[Items from a data source]
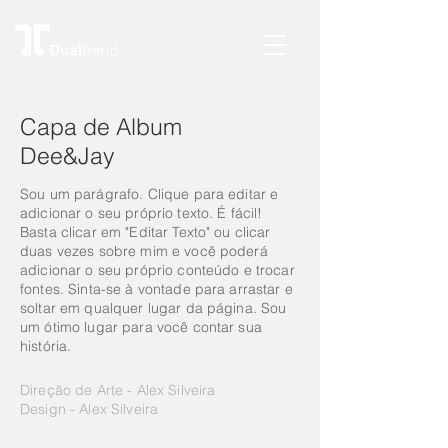
Capa de Album
Dee&Jay
Sou um parágrafo. Clique para editar e
adicionar o seu próprio texto. É fácil!
Basta clicar em "Editar Texto" ou clicar
duas vezes sobre mim e você poderá
adicionar o seu próprio conteúdo e trocar
fontes. Sinta-se à vontade para arrastar e
soltar em qualquer lugar da página. Sou
um ótimo lugar para você contar sua
história.
Direção de Arte - Alex Silveira
Design - Alex Silveira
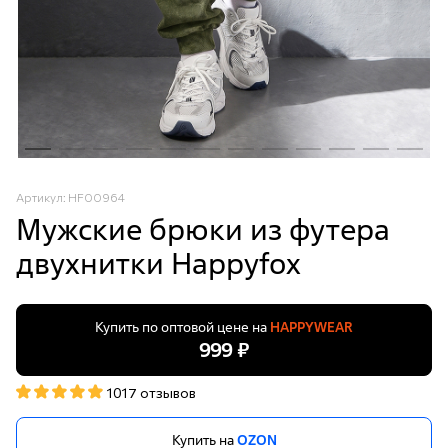
Артикул: HF00964
Мужские брюки из футера
двухнитки Happyfox
Купить по оптовой цене на
HAPPYWEAR
999 ₽
1017 отзывов
Купить на
OZON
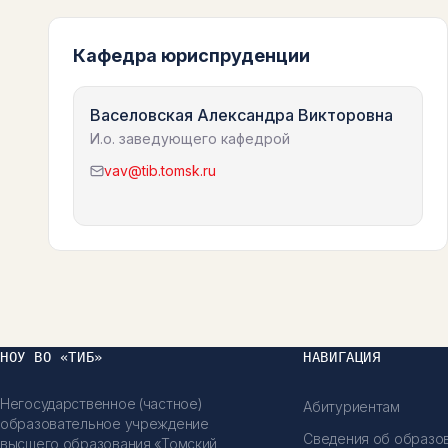
Кафедра юриспруденции
Васеловская Александра Викторовна
И.о. заведующего кафедрой
vav@tib.tomsk.ru
НОУ ВО «ТИБ»
НАВИГАЦИЯ
Негосударственное (частное)
Абитуриентам
образовательное учреждение
Сведения об образо
высшего образования «Томский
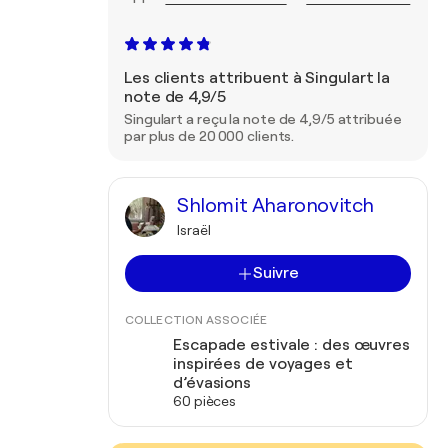
Les clients attribuent à Singulart la
note de 4,9/5
Singulart a reçu la note de 4,9/5 attribuée
par plus de 20 000 clients.
Shlomit Aharonovitch
Israël
Suivre
COLLECTION ASSOCIÉE
Escapade estivale : des œuvres
inspirées de voyages et
d’évasions
60 pièces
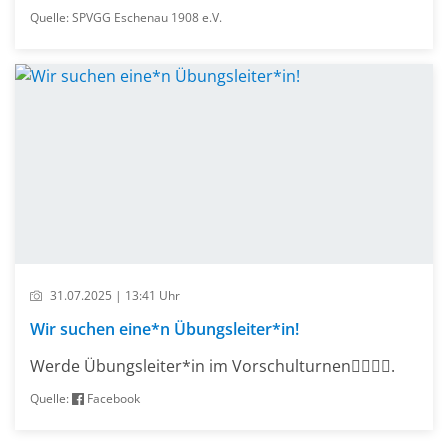
Quelle: SPVGG Eschenau 1908 e.V.
31.07.2025 | 13:41 Uhr
Wir suchen eine*n Übungsleiter*in!
Werde Übungsleiter*in im Vorschulturnen🤸‍♀️⛹️‍♂️.
Quelle:
Facebook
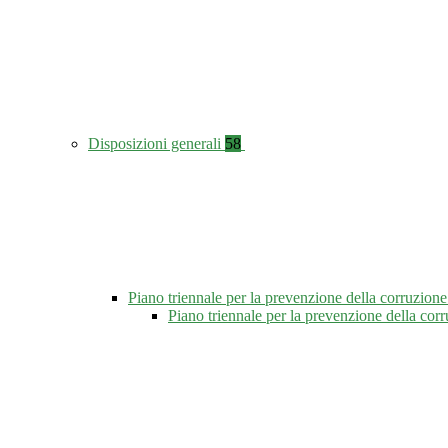
Disposizioni generali
58
Piano triennale per la prevenzione della corruzione
Piano triennale per la prevenzione della co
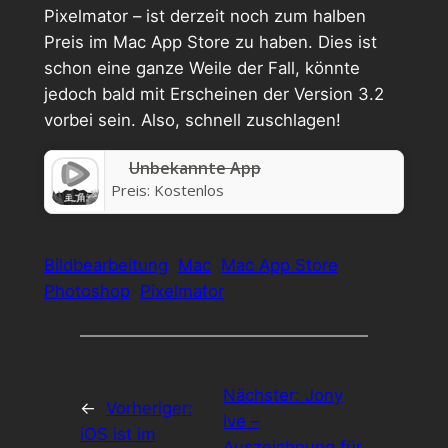
Pixelmator – ist derzeit noch zum halben
Preis im Mac App Store zu haben. Dies ist
schon eine ganze Weile der Fall, könnte
jedoch bald mit Erscheinen der Version 3.2
vorbei sein. Also, schnell zuschlagen!
Unbekannte App
Preis:
Kostenlos
Bildbearbeitung
Mac
Mac App Store
Photoshop
Pixelmator
Nächster:
Jony
←
Vorheriger:
Ive –
iOS ist im
Auszeichnung für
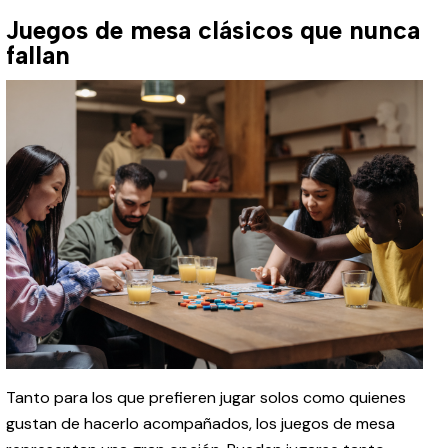
Juegos de mesa clásicos que nunca
fallan
Tanto para los que prefieren jugar solos como quienes
gustan de hacerlo acompañados, los juegos de mesa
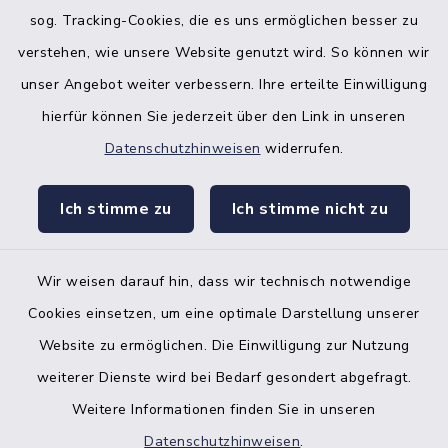
sog. Tracking-Cookies, die es uns ermöglichen besser zu
verstehen, wie unsere Website genutzt wird. So können wir
unser Angebot weiter verbessern. Ihre erteilte Einwilligung
hierfür können Sie jederzeit über den Link in unseren
Datenschutzhinweisen
widerrufen.
facebook
instagr
Ich stimme zu
Ich stimme nicht zu
Wir weisen darauf hin, dass wir technisch notwendige
Bankverbindung der Amtskasse
Cookies einsetzen, um eine optimale Darstellung unserer
Website zu ermöglichen. Die Einwilligung zur Nutzung
Kontakt
weiterer Dienste wird bei Bedarf gesondert abgefragt.
Weitere Informationen finden Sie in unseren
Barrierefreiheit
Datenschutzhinweisen
.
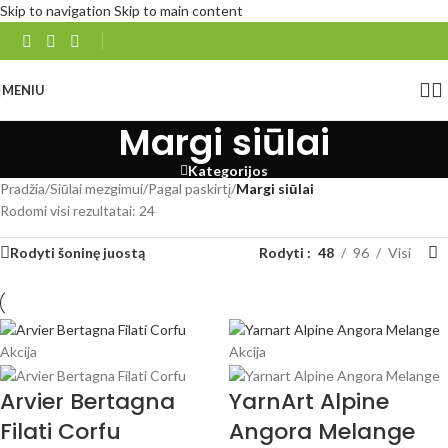
Skip to navigation
Skip to main content
MENIU
Margi siūlai
Kategorijos
Pradžia
/
Siūlai mezgimui
/
Pagal paskirtį
/
Margi siūlai
Rodomi visi rezultatai: 24
Rodyti šoninę juostą
Rodyti
48
96
Visi
Akcija
Akcija
Arvier Bertagna
YarnArt Alpine
Filati Corfu
Angora Melange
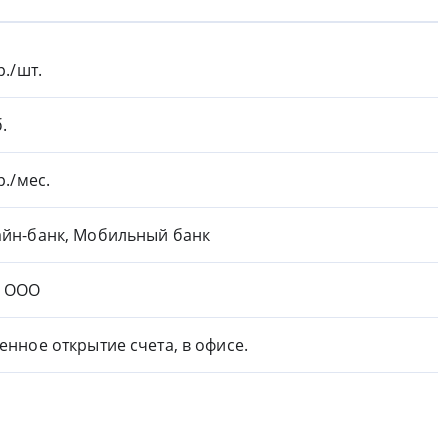
р./шт.
.
р./мес.
йн-банк, Мобильный банк
и ООО
енное открытие счета, в офисе.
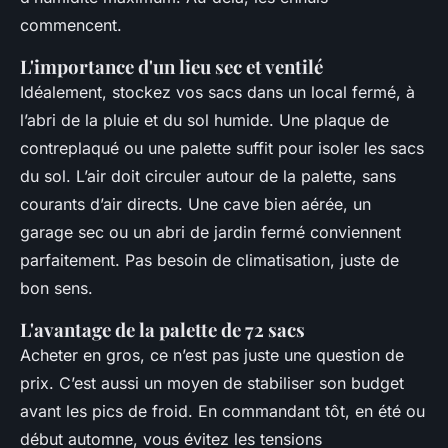
commencent.
L'importance d'un lieu sec et ventilé
Idéalement, stockez vos sacs dans un local fermé, à
l’abri de la pluie et du sol humide. Une plaque de
contreplaqué ou une palette suffit pour isoler les sacs
du sol. L’air doit circuler autour de la palette, sans
courants d’air directs. Une cave bien aérée, un
garage sec ou un abri de jardin fermé conviennent
parfaitement. Pas besoin de climatisation, juste de
bon sens.
L'avantage de la palette de 72 sacs
Acheter en gros, ce n’est pas juste une question de
prix. C’est aussi un moyen de stabiliser son budget
avant les pics de froid. En commandant tôt, en été ou
début automne, vous évitez les tensions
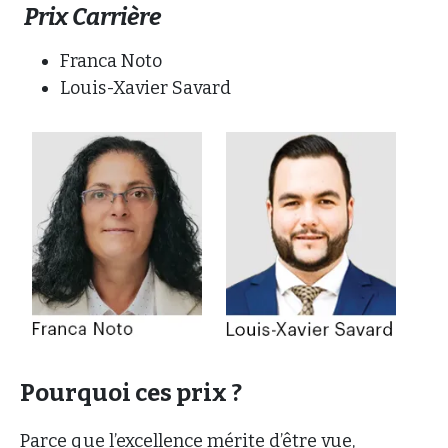
Prix Carrière
Franca Noto
Louis-Xavier Savard
Pourquoi ces prix ?
Parce que l’excellence mérite d’être vue,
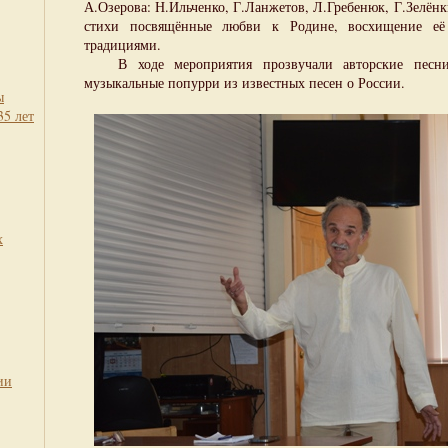
А.Озерова: Н.Ильченко, Г.Ланжетов, Л.Гребенюк, Г.Зелёнк
стихи посвящённые любви к Родине, восхищение её
традициями.
В ходе мероприятия прозвучали авторские песни
музыкальные попурри из известных песен о России.
ы
35 лет
х
ии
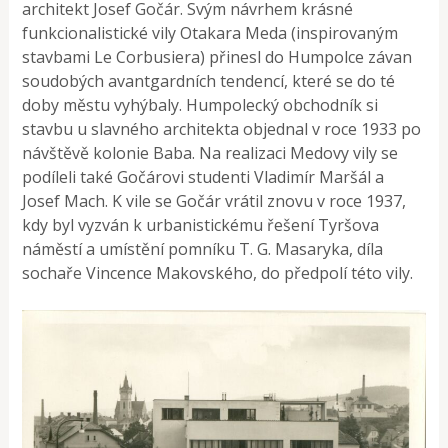
architekt Josef Gočár. Svým návrhem krásné
funkcionalistické vily Otakara Meda (inspirovaným
stavbami Le Corbusiera) přinesl do Humpolce závan
soudobých avantgardních tendencí, které se do té
doby městu vyhýbaly. Humpolecký obchodník si
stavbu u slavného architekta objednal v roce 1933 po
návštěvě kolonie Baba. Na realizaci Medovy vily se
podíleli také Gočárovi studenti Vladimír Maršál a
Josef Mach. K vile se Gočár vrátil znovu v roce 1937,
kdy byl vyzván k urbanistickému řešení Tyršova
náměstí a umístění pomníku T. G. Masaryka, díla
sochaře Vincence Makovského, do předpolí této vily.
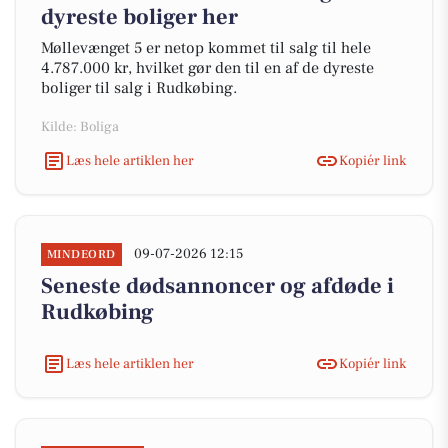
dyreste boliger her
Møllevænget 5 er netop kommet til salg til hele
4.787.000 kr, hvilket gør den til en af de dyreste
boliger til salg i Rudkøbing.
Kilde: Boliga
Læs hele artiklen her
Kopiér link
09-07-2026 12:15
MINDEORD
Seneste dødsannoncer og afdøde i
Rudkøbing
Læs hele artiklen her
Kopiér link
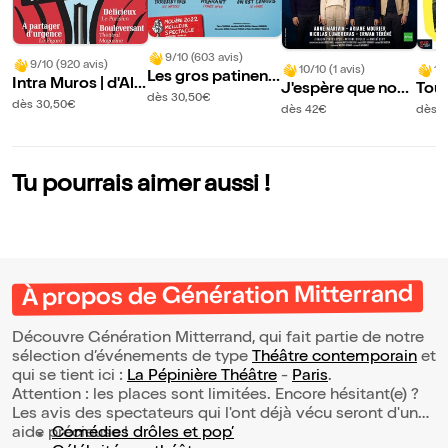
9/10 (603 avis)
9/10 (920 avis)
10/10 (1 avis)
10
Les gros patinent
Intra Muros | d'Ale
J'espère que nos
Tout
bien
dès 30,50€
xis Michalik
dès 30,50€
enfants iront mieu
l
dès 42€
dès 3
x que nous
Tu pourrais aimer aussi !
À propos de Génération Mitterrand
Découvre Génération Mitterrand, qui fait partie de notre
sélection d’événements de type
Théâtre contemporain
et
qui se tient ici :
La Pépinière Théâtre
-
Paris
.
Attention : les places sont limitées. Encore hésitant(e) ?
Les avis des spectateurs qui l'ont déjà vécu seront d'une
aide précieuse !
Comédies drôles et pop’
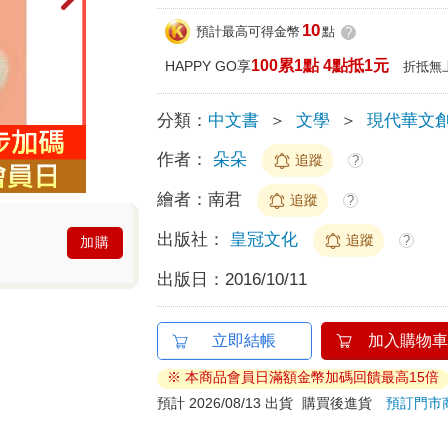
10
預計最高可得金幣
點
?
100累1點 4點抵1元
HAPPY GO享
折抵無
分類：
中文書
＞
文學
＞
現代華文
作者：
朵朵
追蹤
?
繪者：
南君
追蹤
?
出版社：
皇冠文化
追蹤
?
加購
出版日：
2016/10/11
立即結帳
加入購物車
※ 本商品會員日滿額金幣加碼回饋最高15倍
預計 2026/08/13 出貨
購買後進貨
預訂門市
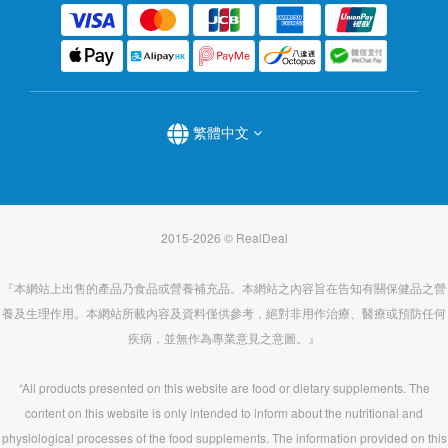
繁體中文
2015-2026 © RealDeal
『本網站上出售的產品乃食品或營養補充品。本網站之內容旨在告知有關保健品之營
養及生理作用。本網站所載內容及資料僅供參考，絕對非用作治療、醫療或預防任何
疾病，並無作為專業意見之意圖。』
“All products presented on this website are food or dietary supplements. The
content on this website is only intended to inform about the nutritional and
physiological processes of the food supplements. The information provided on this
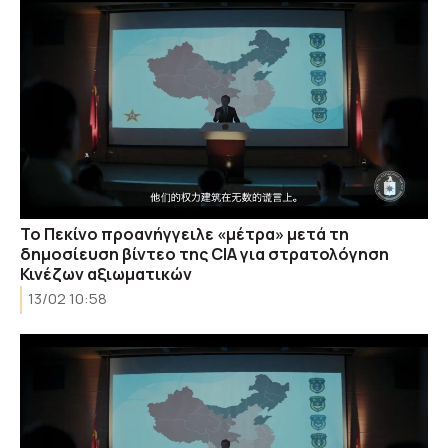
Το Πεκίνο προανήγγειλε «μέτρα» μετά τη
δημοσίευση βίντεο της CIA για στρατολόγηση
Κινέζων αξιωματικών
13/02 10:58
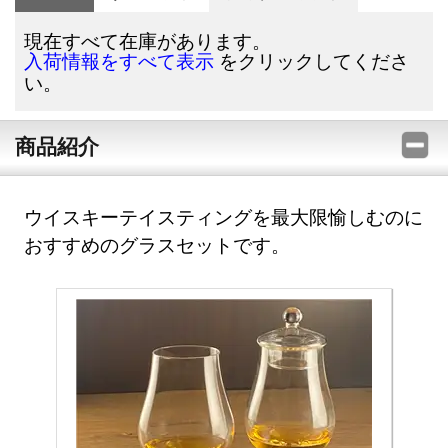
現在すべて在庫があります。
をクリックしてくださ
入荷情報をすべて表示
い。
商品紹介
ウイスキーテイスティングを最大限愉しむのに
おすすめのグラスセットです。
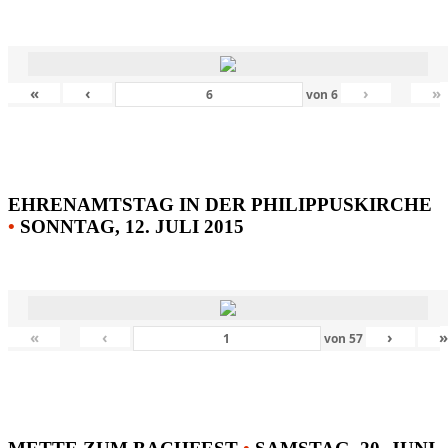
«
‹
›
»
von
6
EHRENAMTSTAG IN DER PHILIPPUSKIRCHE
•
SONNTAG, 12. JULI 2015
«
‹
›
von
57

Activity ▸
Would you write out all of the data exactly as it stands, without the pictures?

Response to this exercise ▸
Capa de Album
Dee&Jay
Sou um parágrafo. Clique para editar e
adicionar o seu próprio texto. É fácil!
Basta clicar em "Editar Texto" ou clicar
duas vezes sobre mim e você poderá
adicionar o seu próprio conteúdo e trocar
fontes. Sinta-se à vontade para arrastar e
soltar em qualquer lugar da página. Sou
um ótimo lugar para você contar sua
história.
Direção de Arte - Alex Silveira
Design - Alex Silveira
Артикул: HF00964
Мужские брюки из футера
двухнитки Happyfox
Купить по оптовой цене на
HAPPYWEAR
999 ₽
1017 отзывов
Купить на
OZON
Кафедра юриспруденции
Васеловская Александра Викторовна
И.о. заведующего кафедрой
vav@tib.tomsk.ru
НОУ ВО «ТИБ»
НАВИГАЦИЯ
Негосударственное (частное)
Абитуриентам
образовательное учреждение
Сведения об образо
высшего образования «Томский
Les clients attribuent à Singulart la
note de 4,9/5
Singulart a reçu la note de 4,9/5 attribuée
par plus de 20 000 clients.
Shlomit Aharonovitch
Israël
Suivre
COLLECTION ASSOCIÉE
Escapade estivale : des œuvres
inspirées de voyages et
d’évasions
60 pièces
Quelle: SPVGG Eschenau 1908 e.V.
31.07.2025 | 13:41 Uhr
Wir suchen eine*n Übungsleiter*in!
Werde Übungsleiter*in im Vorschulturnen🤸‍♀️⛹️‍♂️.
Quelle:
Facebook
Disposizioni generali
58
Piano triennale per la prevenzione della corruzione
Piano triennale per la prevenzione della co
Pixelmator – ist derzeit noch zum halben
Preis im Mac App Store zu haben. Dies ist
schon eine ganze Weile der Fall, könnte
jedoch bald mit Erscheinen der Version 3.2
vorbei sein. Also, schnell zuschlagen!
Unbekannte App
Preis:
Kostenlos
Bildbearbeitung
Mac
Mac App Store
Photoshop
Pixelmator
Nächster:
Jony
←
Vorheriger:
Ive –
iOS ist im
Auszeichnung für
Juegos de mesa clásicos que nunca
fallan
Tanto para los que prefieren jugar solos como quienes
gustan de hacerlo acompañados, los juegos de mesa
sog. Tracking-Cookies, die es uns ermöglichen besser zu
verstehen, wie unsere Website genutzt wird. So können wir
unser Angebot weiter verbessern. Ihre erteilte Einwilligung
hierfür können Sie jederzeit über den Link in unseren
Datenschutzhinweisen
widerrufen.
facebook
instagr
Ich stimme zu
Ich stimme nicht zu
Wir weisen darauf hin, dass wir technisch notwendige
Bankverbindung der Amtskasse
Cookies einsetzen, um eine optimale Darstellung unserer
Website zu ermöglichen. Die Einwilligung zur Nutzung
Kontakt
weiterer Dienste wird bei Bedarf gesondert abgefragt.
Weitere Informationen finden Sie in unseren
Barrierefreiheit
Datenschutzhinweisen
.
Skip to navigation
Skip to main content
MENIU
Margi siūlai
Kategorijos
Pradžia
/
Siūlai mezgimui
/
Pagal paskirtį
/
Margi siūlai
Rodomi visi rezultatai: 24
Rodyti šoninę juostą
Rodyti
48
96
Visi
Akcija
Akcija
Arvier Bertagna
YarnArt Alpine
Filati Corfu
Angora Melange
р./шт.
.
р./мес.
йн-банк, Мобильный банк
и ООО
енное открытие счета, в офисе.
commencent.
L'importance d'un lieu sec et ventilé
Idéalement, stockez vos sacs dans un local fermé, à
l’abri de la pluie et du sol humide. Une plaque de
contreplaqué ou une palette suffit pour isoler les sacs
du sol. L’air doit circuler autour de la palette, sans
courants d’air directs. Une cave bien aérée, un
garage sec ou un abri de jardin fermé conviennent
parfaitement. Pas besoin de climatisation, juste de
bon sens.
L'avantage de la palette de 72 sacs
Acheter en gros, ce n’est pas juste une question de
prix. C’est aussi un moyen de stabiliser son budget
avant les pics de froid. En commandant tôt, en été ou
début automne, vous évitez les tensions
Prix Carrière
Franca Noto
Louis-Xavier Savard
Pourquoi ces prix ?
Parce que l’excellence mérite d’être vue,
А.Озерова: Н.Ильченко, Г.Ланжетов, Л.Гребенюк, Г.Зелёнк
стихи посвящённые любви к Родине, восхищение её
традициями.
В ходе мероприятия прозвучали авторские песни
музыкальные попурри из известных песен о России.
ы
35 лет
х
ии
architekt Josef Gočár. Svým návrhem krásné
funkcionalistické vily Otakara Meda (inspirovaným
stavbami Le Corbusiera) přinesl do Humpolce závan
soudobých avantgardních tendencí, které se do té
doby městu vyhýbaly. Humpolecký obchodník si
stavbu u slavného architekta objednal v roce 1933 po
návštěvě kolonie Baba. Na realizaci Medovy vily se
podíleli také Gočárovi studenti Vladimír Maršál a
Josef Mach. K vile se Gočár vrátil znovu v roce 1937,
kdy byl vyzván k urbanistickému řešení Tyršova
náměstí a umístění pomníku T. G. Masaryka, díla
sochaře Vincence Makovského, do předpolí této vily.
dyreste boliger her
Møllevænget 5 er netop kommet til salg til hele
4.787.000 kr, hvilket gør den til en af de dyreste
boliger til salg i Rudkøbing.
Kilde: Boliga
Læs hele artiklen her
Kopiér link
09-07-2026 12:15
MINDEORD
Seneste dødsannoncer og afdøde i
Rudkøbing
Læs hele artiklen her
Kopiér link
9/10 (603 avis)
9/10 (920 avis)
10/10 (1 avis)
10
Les gros patinent
Intra Muros | d'Ale
J'espère que nos
Tout
bien
dès 30,50€
xis Michalik
dès 30,50€
enfants iront mieu
l
dès 42€
dès 3
x que nous
Tu pourrais aimer aussi !
À propos de Génération Mitterrand
Découvre Génération Mitterrand, qui fait partie de notre
sélection d’événements de type
Théâtre contemporain
et
qui se tient ici :
La Pépinière Théâtre
-
Paris
.
Attention : les places sont limitées. Encore hésitant(e) ?
Les avis des spectateurs qui l'ont déjà vécu seront d'une
aide précieuse !
Comédies drôles et pop’
10
預計最高可得金幣
點
?
100累1點 4點抵1元
HAPPY GO享
折抵無
分類：
中文書
＞
文學
＞
現代華文
作者：
朵朵
追蹤
?
繪者：
南君
追蹤
?
出版社：
皇冠文化
追蹤
?
加購
出版日：
2016/10/11
立即結帳
加入購物車
※ 本商品會員日滿額金幣加碼回饋最高15倍
預計 2026/08/13 出貨
購買後進貨
預訂門市
繁體中文
2015-2026 © RealDeal
『本網站上出售的產品乃食品或營養補充品。本網站之內容旨在告知有關保健品之營
養及生理作用。本網站所載內容及資料僅供參考，絕對非用作治療、醫療或預防任何
疾病，並無作為專業意見之意圖。』
“All products presented on this website are food or dietary supplements. The
content on this website is only intended to inform about the nutritional and
physiological processes of the food supplements. The information provided on this
Το Πεκίνο προανήγγειλε «μέτρα» μετά τη
δημοσίευση βίντεο της CIA για στρατολόγηση
Κινέζων αξιωματικών
13/02 10:58
現在すべて在庫があります。
をクリックしてくださ
入荷情報をすべて表示
い。
商品紹介
ウイスキーテイスティングを最大限愉しむのに
おすすめのグラスセットです。
«
‹
›
»
von
6
EHRENAMTSTAG IN DER PHILIPPUSKIRCHE
•
SONNTAG, 12. JULI 2015
«
‹
›
von
57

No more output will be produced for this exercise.